All of the data that follows needs to be printed again, exactly as it reads.

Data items
--- START ---
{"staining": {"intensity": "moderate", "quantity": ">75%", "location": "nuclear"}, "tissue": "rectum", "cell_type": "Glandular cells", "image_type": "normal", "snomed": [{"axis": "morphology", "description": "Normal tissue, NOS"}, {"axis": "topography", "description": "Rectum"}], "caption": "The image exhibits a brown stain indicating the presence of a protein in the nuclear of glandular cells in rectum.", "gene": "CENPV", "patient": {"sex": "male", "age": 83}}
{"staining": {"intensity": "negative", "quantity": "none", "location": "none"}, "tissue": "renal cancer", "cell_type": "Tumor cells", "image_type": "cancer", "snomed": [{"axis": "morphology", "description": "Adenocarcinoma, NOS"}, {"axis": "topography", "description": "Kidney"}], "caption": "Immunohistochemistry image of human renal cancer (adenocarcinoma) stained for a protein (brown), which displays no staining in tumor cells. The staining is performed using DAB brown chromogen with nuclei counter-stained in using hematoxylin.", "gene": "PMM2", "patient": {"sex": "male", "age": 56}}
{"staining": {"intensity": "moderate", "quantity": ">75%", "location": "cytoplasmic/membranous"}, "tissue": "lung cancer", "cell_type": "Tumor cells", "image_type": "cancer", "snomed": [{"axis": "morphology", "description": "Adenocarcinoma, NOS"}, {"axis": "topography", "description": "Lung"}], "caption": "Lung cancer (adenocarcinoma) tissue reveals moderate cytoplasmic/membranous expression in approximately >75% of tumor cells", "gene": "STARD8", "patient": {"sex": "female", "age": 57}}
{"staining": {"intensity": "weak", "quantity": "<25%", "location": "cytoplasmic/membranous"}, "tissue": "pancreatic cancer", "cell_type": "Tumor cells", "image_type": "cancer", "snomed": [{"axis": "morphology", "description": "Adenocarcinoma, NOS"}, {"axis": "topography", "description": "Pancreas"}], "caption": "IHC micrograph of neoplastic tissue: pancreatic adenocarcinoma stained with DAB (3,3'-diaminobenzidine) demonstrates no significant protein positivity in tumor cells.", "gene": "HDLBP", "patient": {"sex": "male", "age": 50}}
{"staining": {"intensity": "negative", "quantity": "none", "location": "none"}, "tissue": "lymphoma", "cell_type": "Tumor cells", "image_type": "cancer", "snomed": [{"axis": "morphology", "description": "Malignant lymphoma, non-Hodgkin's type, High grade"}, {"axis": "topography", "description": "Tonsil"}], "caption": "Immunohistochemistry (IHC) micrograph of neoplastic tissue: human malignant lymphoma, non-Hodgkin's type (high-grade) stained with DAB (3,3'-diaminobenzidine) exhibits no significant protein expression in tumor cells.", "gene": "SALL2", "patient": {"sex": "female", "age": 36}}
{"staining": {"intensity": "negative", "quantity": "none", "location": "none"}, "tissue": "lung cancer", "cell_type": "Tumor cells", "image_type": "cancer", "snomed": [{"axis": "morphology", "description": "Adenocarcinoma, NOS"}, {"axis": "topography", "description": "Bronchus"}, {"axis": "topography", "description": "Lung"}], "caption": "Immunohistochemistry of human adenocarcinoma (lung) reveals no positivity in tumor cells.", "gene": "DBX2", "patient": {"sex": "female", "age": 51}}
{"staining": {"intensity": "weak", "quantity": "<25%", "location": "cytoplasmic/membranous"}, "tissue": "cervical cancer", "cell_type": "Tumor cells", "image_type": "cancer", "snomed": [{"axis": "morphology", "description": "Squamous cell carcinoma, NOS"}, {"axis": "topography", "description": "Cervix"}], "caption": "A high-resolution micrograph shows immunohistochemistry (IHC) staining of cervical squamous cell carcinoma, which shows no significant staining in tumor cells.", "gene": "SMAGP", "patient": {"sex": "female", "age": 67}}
--- END ---
** PROBLEM SOLUTION **
{"staining": {"intensity": "moderate", "quantity": ">75%", "location": "nuclear"}, "tissue": "rectum", "cell_type": "Glandular cells", "image_type": "normal", "snomed": [{"axis": "morphology", "description": "Normal tissue, NOS"}, {"axis": "topography", "description": "Rectum"}], "caption": "The image exhibits a brown stain indicating the presence of a protein in the nuclear of glandular cells in rectum.", "gene": "CENPV", "patient": {"sex": "male", "age": 83}}
{"staining": {"intensity": "negative", "quantity": "none", "location": "none"}, "tissue": "renal cancer", "cell_type": "Tumor cells", "image_type": "cancer", "snomed": [{"axis": "morphology", "description": "Adenocarcinoma, NOS"}, {"axis": "topography", "description": "Kidney"}], "caption": "Immunohistochemistry image of human renal cancer (adenocarcinoma) stained for a protein (brown), which displays no staining in tumor cells. The staining is performed using DAB brown chromogen with nuclei counter-stained in using hematoxylin.", "gene": "PMM2", "patient": {"sex": "male", "age": 56}}
{"staining": {"intensity": "moderate", "quantity": ">75%", "location": "cytoplasmic/membranous"}, "tissue": "lung cancer", "cell_type": "Tumor cells", "image_type": "cancer", "snomed": [{"axis": "morphology", "description": "Adenocarcinoma, NOS"}, {"axis": "topography", "description": "Lung"}], "caption": "Lung cancer (adenocarcinoma) tissue reveals moderate cytoplasmic/membranous expression in approximately >75% of tumor cells", "gene": "STARD8", "patient": {"sex": "female", "age": 57}}
{"staining": {"intensity": "weak", "quantity": "<25%", "location": "cytoplasmic/membranous"}, "tissue": "pancreatic cancer", "cell_type": "Tumor cells", "image_type": "cancer", "snomed": [{"axis": "morphology", "description": "Adenocarcinoma, NOS"}, {"axis": "topography", "description": "Pancreas"}], "caption": "IHC micrograph of neoplastic tissue: pancreatic adenocarcinoma stained with DAB (3,3'-diaminobenzidine) demonstrates no significant protein positivity in tumor cells.", "gene": "HDLBP", "patient": {"sex": "male", "age": 50}}
{"staining": {"intensity": "negative", "quantity": "none", "location": "none"}, "tissue": "lymphoma", "cell_type": "Tumor cells", "image_type": "cancer", "snomed": [{"axis": "morphology", "description": "Malignant lymphoma, non-Hodgkin's type, High grade"}, {"axis": "topography", "description": "Tonsil"}], "caption": "Immunohistochemistry (IHC) micrograph of neoplastic tissue: human malignant lymphoma, non-Hodgkin's type (high-grade) stained with DAB (3,3'-diaminobenzidine) exhibits no significant protein expression in tumor cells.", "gene": "SALL2", "patient": {"sex": "female", "age": 36}}
{"staining": {"intensity": "negative", "quantity": "none", "location": "none"}, "tissue": "lung cancer", "cell_type": "Tumor cells", "image_type": "cancer", "snomed": [{"axis": "morphology", "description": "Adenocarcinoma, NOS"}, {"axis": "topography", "description": "Bronchus"}, {"axis": "topography", "description": "Lung"}], "caption": "Immunohistochemistry of human adenocarcinoma (lung) reveals no positivity in tumor cells.", "gene": "DBX2", "patient": {"sex": "female", "age": 51}}
{"staining": {"intensity": "weak", "quantity": "<25%", "location": "cytoplasmic/membranous"}, "tissue": "cervical cancer", "cell_type": "Tumor cells", "image_type": "cancer", "snomed": [{"axis": "morphology", "description": "Squamous cell carcinoma, NOS"}, {"axis": "topography", "description": "Cervix"}], "caption": "A high-resolution micrograph shows immunohistochemistry (IHC) staining of cervical squamous cell carcinoma, which shows no significant staining in tumor cells.", "gene": "SMAGP", "patient": {"sex": "female", "age": 67}}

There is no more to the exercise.